» Data under study
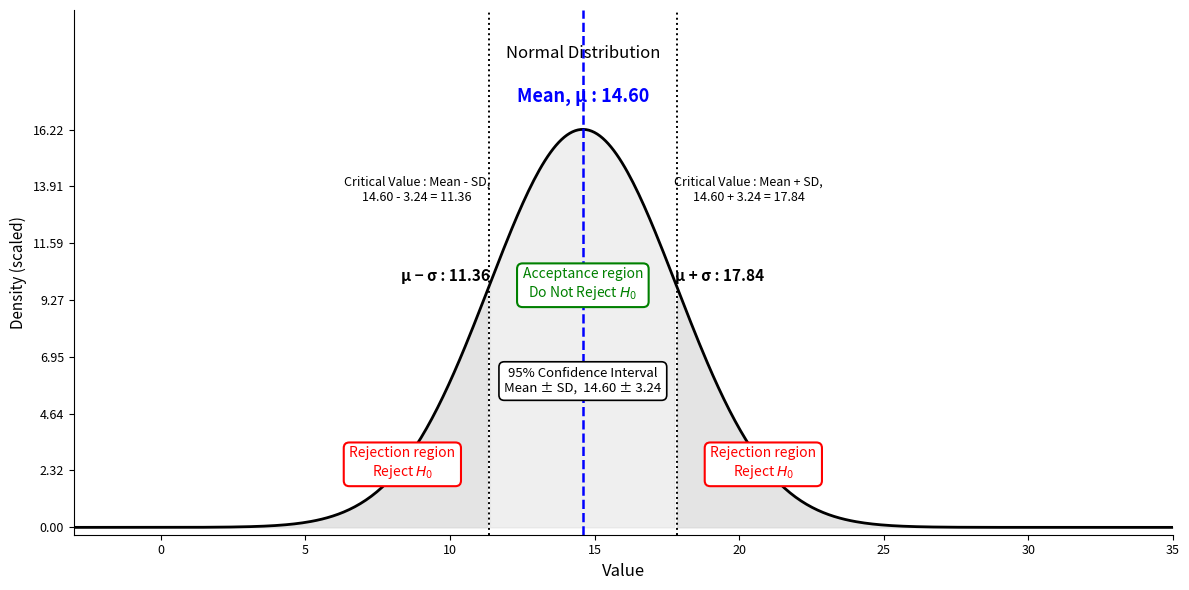

At how many categories does at least one series exceed 2?

31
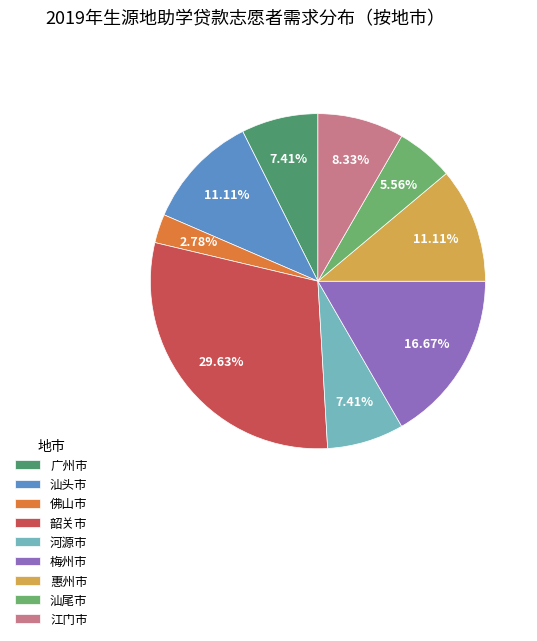

To the nearest percent, what is the combined percentage of 韶关市 and 惠州市?

41%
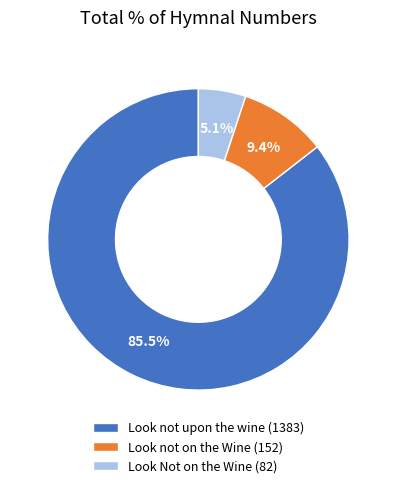

Which slice is the smallest?

Look Not on the Wine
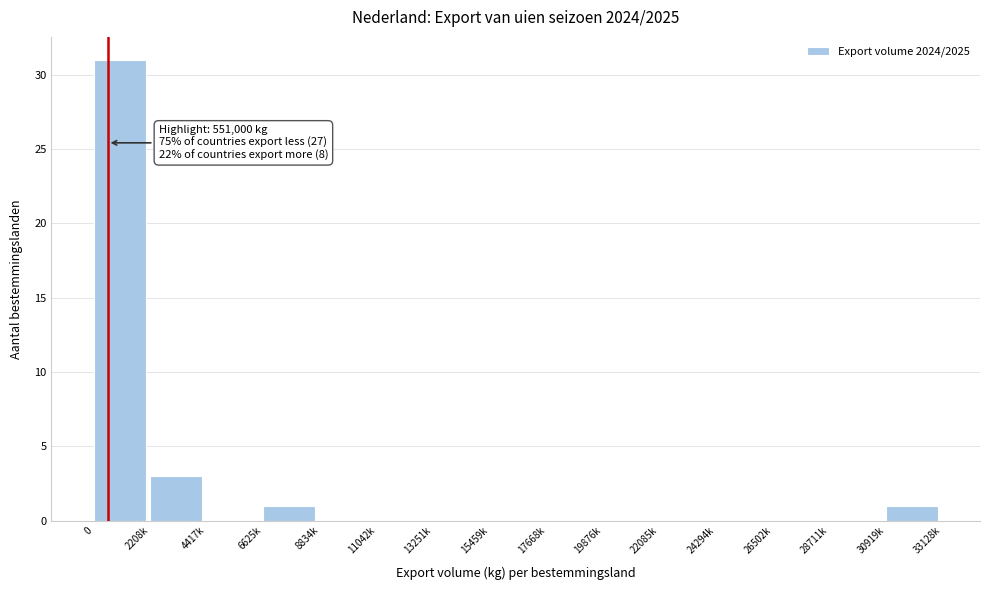

Reading left to right, what are all the values shown in this chart?

0=31	2208k=3	4417k=0	6625k=1	8834k=0	11042k=0	13251k=0	15459k=0	17668k=0	19876k=0	22085k=0	24294k=0	26502k=0	28711k=0	30919k=1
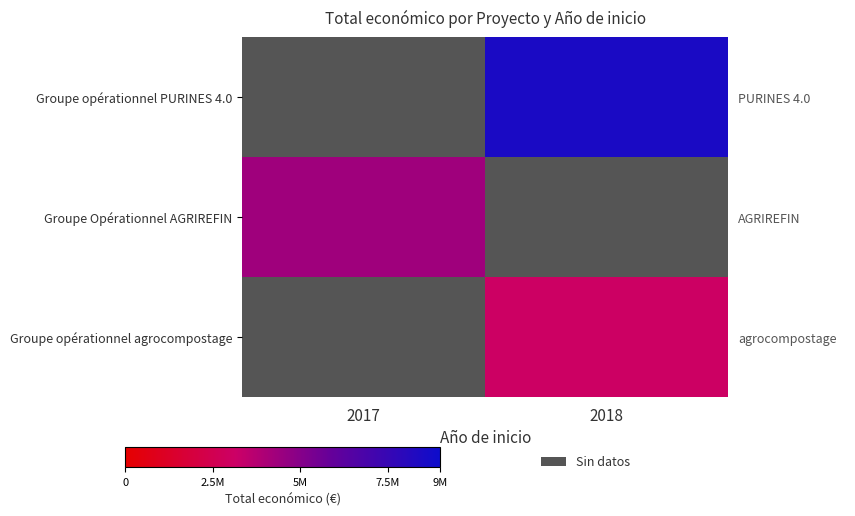

The Groupe opérationnel agrocompostage series shows 3079833 at 2018. True or false?

True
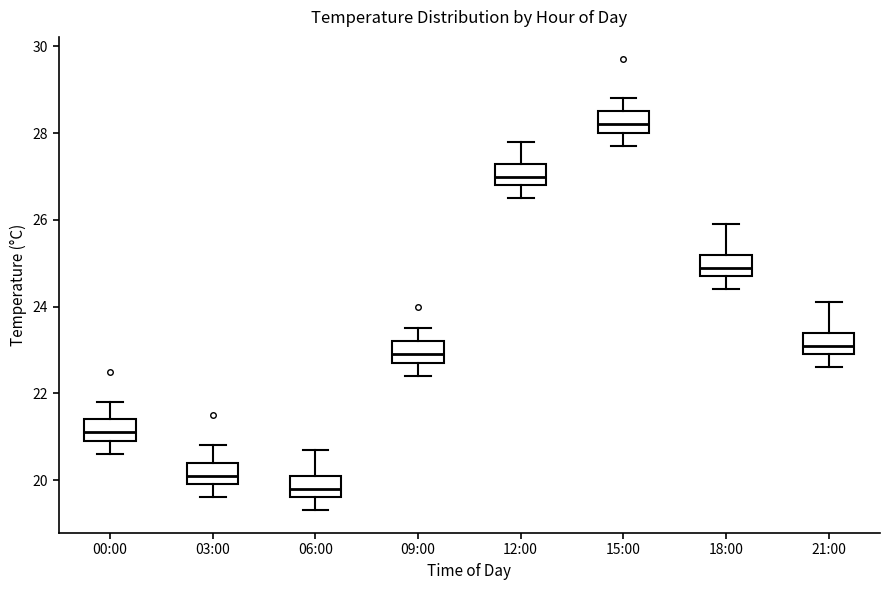

Which box has the lowest median line?

06:00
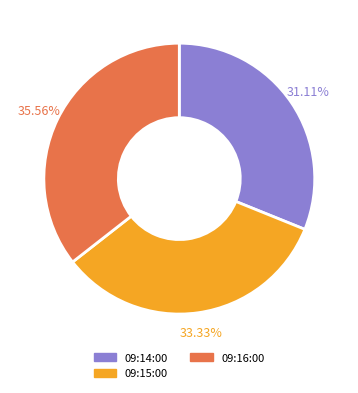

Is 09:14:00 the majority of the pie?

No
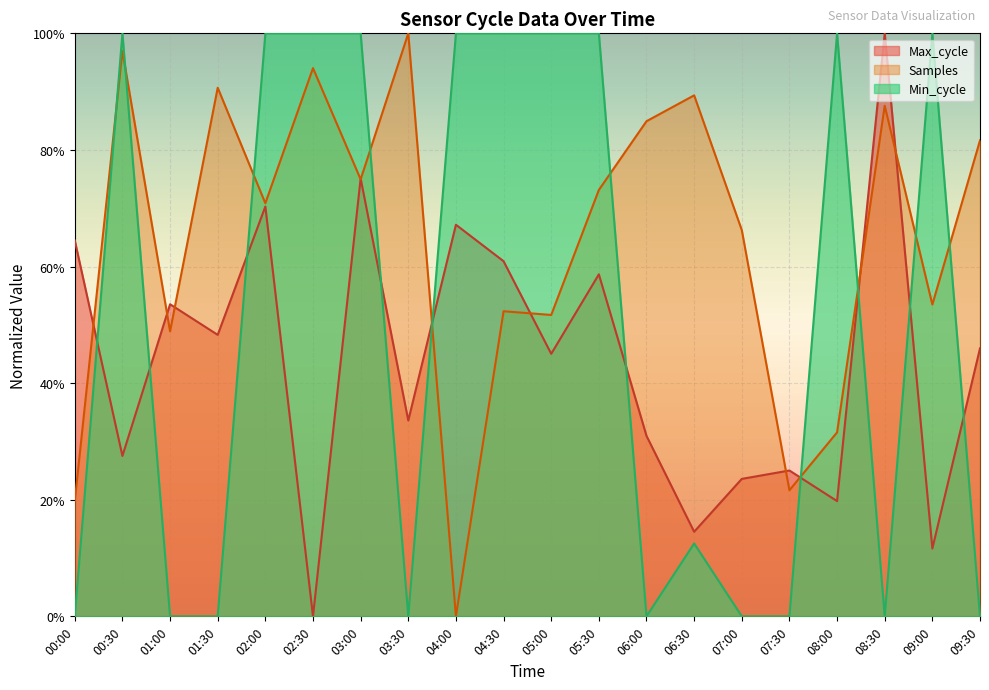

Does the chart display data point markers on the line(s)?

No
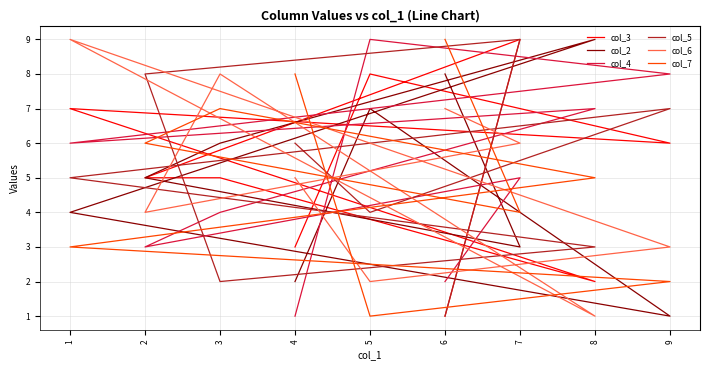

Which series changed the most between 2 and 8?

col_5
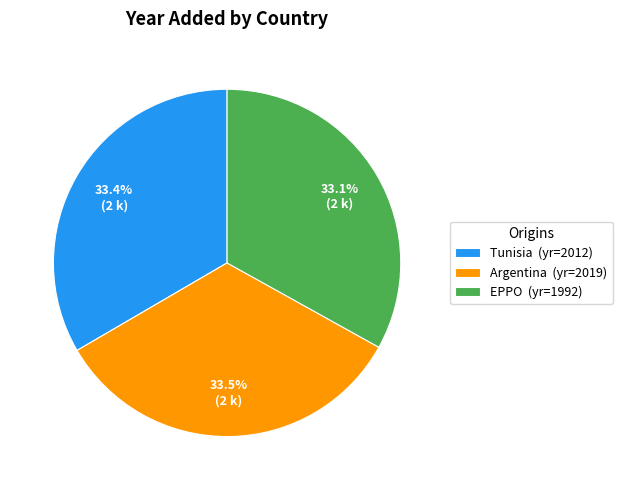

Combined, what portion of the pie is Argentina (yr=2019) and Tunisia (yr=2012)?

66.9%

» What this task involves
Copy out every one of the rows above, keeping each line unchanged and omitting the pictures.

» Problem solution
At how many categories does at least one series exceed 2?

31

To the nearest percent, what is the combined percentage of 韶关市 and 惠州市?

41%

Which slice is the smallest?

Look Not on the Wine

Reading left to right, what are all the values shown in this chart?

0=31	2208k=3	4417k=0	6625k=1	8834k=0	11042k=0	13251k=0	15459k=0	17668k=0	19876k=0	22085k=0	24294k=0	26502k=0	28711k=0	30919k=1

The Groupe opérationnel agrocompostage series shows 3079833 at 2018. True or false?

True

Which box has the lowest median line?

06:00

Is 09:14:00 the majority of the pie?

No

Does the chart display data point markers on the line(s)?

No

Which series changed the most between 2 and 8?

col_5

Combined, what portion of the pie is Argentina (yr=2019) and Tunisia (yr=2012)?

66.9%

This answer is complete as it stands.